● Task to complete:
From the line containing "middle pip: (159, 91)" to the last line of the data below, copy everything exactly and nothing else; pictures stay out.

(Beginning of Provided entries)

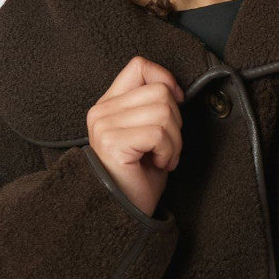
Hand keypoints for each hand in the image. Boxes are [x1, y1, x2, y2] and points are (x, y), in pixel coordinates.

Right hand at [86, 56, 184, 218]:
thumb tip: (176, 91)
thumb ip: (154, 106)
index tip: (175, 105)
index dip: (166, 81)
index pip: (139, 66)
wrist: (125, 213)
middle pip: (159, 91)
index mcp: (109, 104)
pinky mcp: (112, 142)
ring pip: (163, 111)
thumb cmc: (139, 177)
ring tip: (162, 158)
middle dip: (176, 122)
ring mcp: (104, 126)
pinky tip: (158, 165)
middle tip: (165, 148)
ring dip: (174, 141)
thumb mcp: (148, 133)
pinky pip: (159, 134)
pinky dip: (168, 152)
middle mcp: (101, 111)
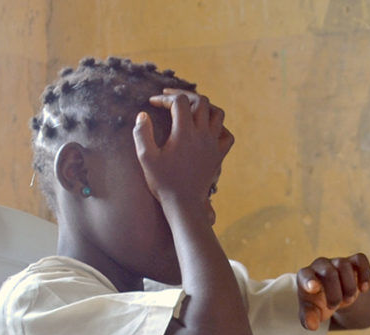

(End of Provided entries)

● Response below:
middle pip: (159, 91)
index mcp: (109, 104)
pinky mcp: (112, 142)
ring pip: (163, 111)
thumb cmc: (139, 177)
ring tip: (162, 158)
middle dip: (176, 122)
ring mcp: (104, 126)
pinky tip: (158, 165)
middle tip: (165, 148)
ring dip: (174, 141)
thumb mcp: (148, 133)
pinky pip: (159, 134)
pinky dip: (168, 152)
middle mcp: (101, 111)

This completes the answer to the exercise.